Doug Bagley's Great Language Shootout says that O'Caml and GCC get about
the same performance for Matrix-Matrix Multiplication (MMM). I'm seeing
somewhat different results for my code. In particular, on my machine
(1.2GHz PIIIM, 256M), the O'Caml version of the code is 6 times slower
than the C version.

The codes are attached. A few of the differences between my code and
Doug's code is that I have tiled the loops and I use constants for the
matrices and the blocksize.

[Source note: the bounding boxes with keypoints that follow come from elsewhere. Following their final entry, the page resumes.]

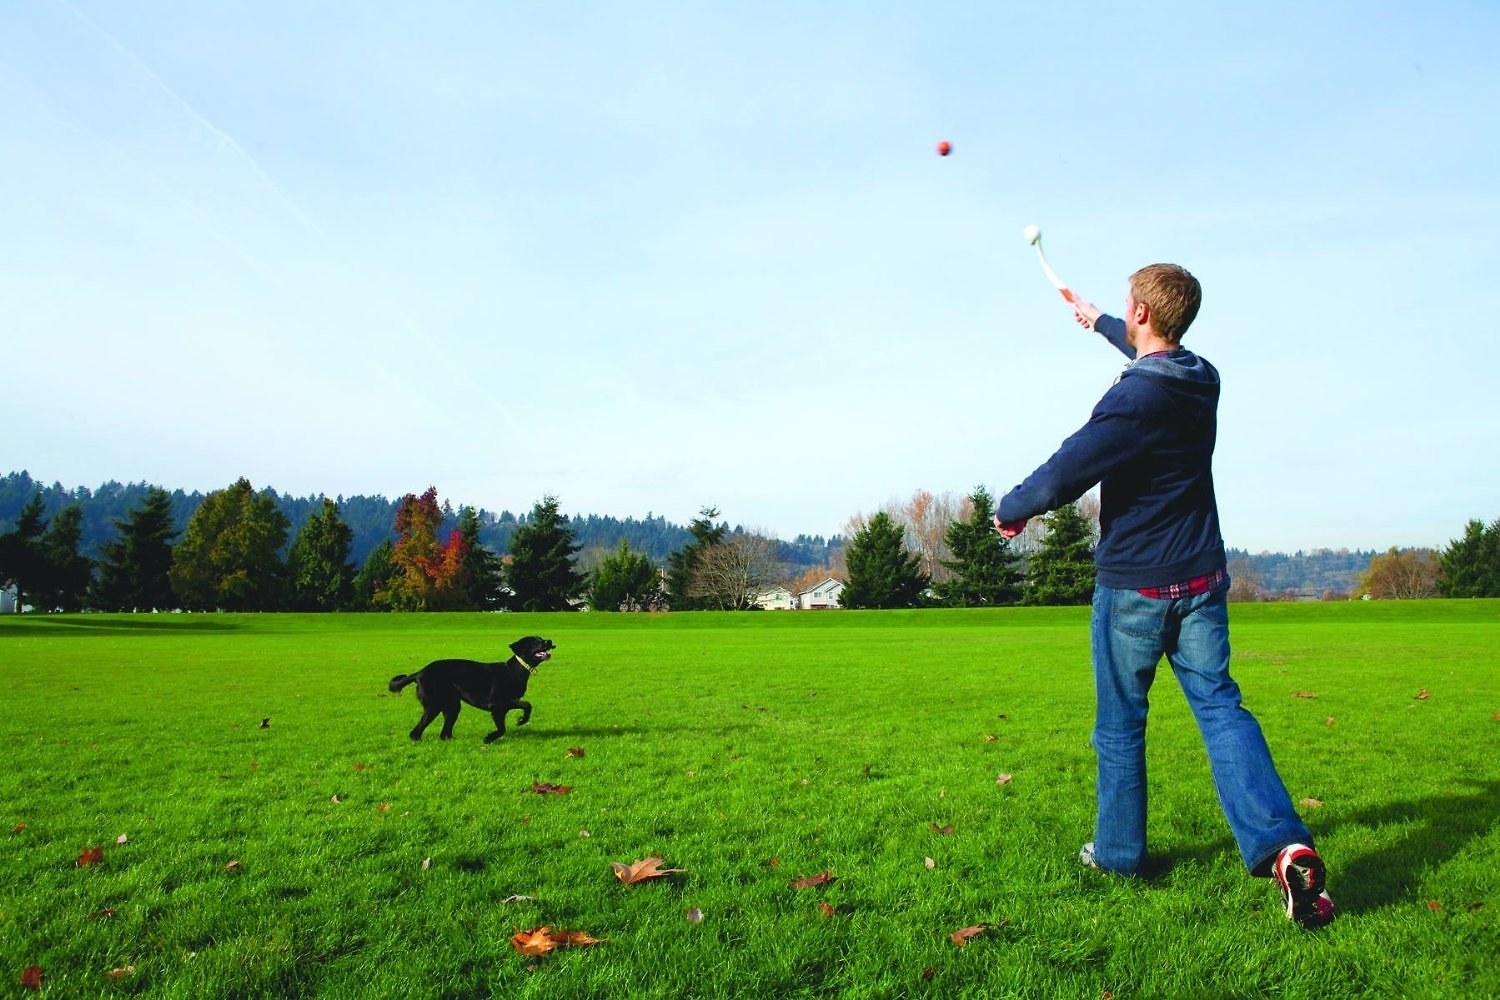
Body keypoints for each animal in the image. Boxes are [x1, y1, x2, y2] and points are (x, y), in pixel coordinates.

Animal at [390, 638, 555, 740]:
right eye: (535, 641)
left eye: (541, 638)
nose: (549, 641)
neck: (515, 670)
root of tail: (419, 673)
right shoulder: (497, 705)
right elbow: (504, 727)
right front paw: (489, 738)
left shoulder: (506, 704)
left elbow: (527, 706)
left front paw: (521, 720)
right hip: (433, 706)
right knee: (416, 732)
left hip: (452, 706)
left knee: (444, 733)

I have not (yet) hoisted the invariant
expressions.

Looking at the assembly produced by O'Caml and GCC, it appears that GCC
is performance loop unrolling (as requested with -funroll-loops) and
strength reduction in the inner loops. I can easily see why these two
optimizations can result in such a tremendous performance difference.

My question is this: I can obviously performance loop unrolling myself
by hand - does ocamlopt perform strength reduction? Is there anyway that
I can get the O'Caml code to close to the performance of the C code?

I can provide additonal information about my set up if that would help.

Thanks.


quimby-xp$ uname -a
CYGWIN_NT-5.1 QUIMBY-XP 1.3.13(0.62/3/2) 2002-10-13 23:15 i686 unknown
quimby-xp$ ocamlopt.opt -v
The Objective Caml native-code compiler, version 3.06
Standard library directory: /usr/local/ocaml/lib/ocaml
quimby-xp$ gcc --version
gcc (GCC) 3.2 20020818 (prerelease)
Copyright (C) 2002 Free Software Foundation, Inc.
This is free software; see the source for copying conditions.  There is NO
warranty; not even for MERCHANTABILITY or FITNESS FOR A PARTICULAR PURPOSE.

quimby-xp$ ocamlopt.opt -S -o mmm_ml.exe unix.cmxa mmm_ml.ml
quimby-xp$ gcc -O4 -funroll-loops -o mmm_c.exe mmm_c.c
quimby-xp$ ./mmm_ml
(* 86.83 mflops *)
quimby-xp$ ./mmm_ml
(* 88.16 mflops *)
quimby-xp$ ./mmm_ml
(* 89.07 mflops *)
quimby-xp$ ./mmm_c
/* 523.64 mflops */
quimby-xp$ ./mmm_c
/* 523.64 mflops */
quimby-xp$ ./mmm_c
/* 523.64 mflops */
quimby-xp$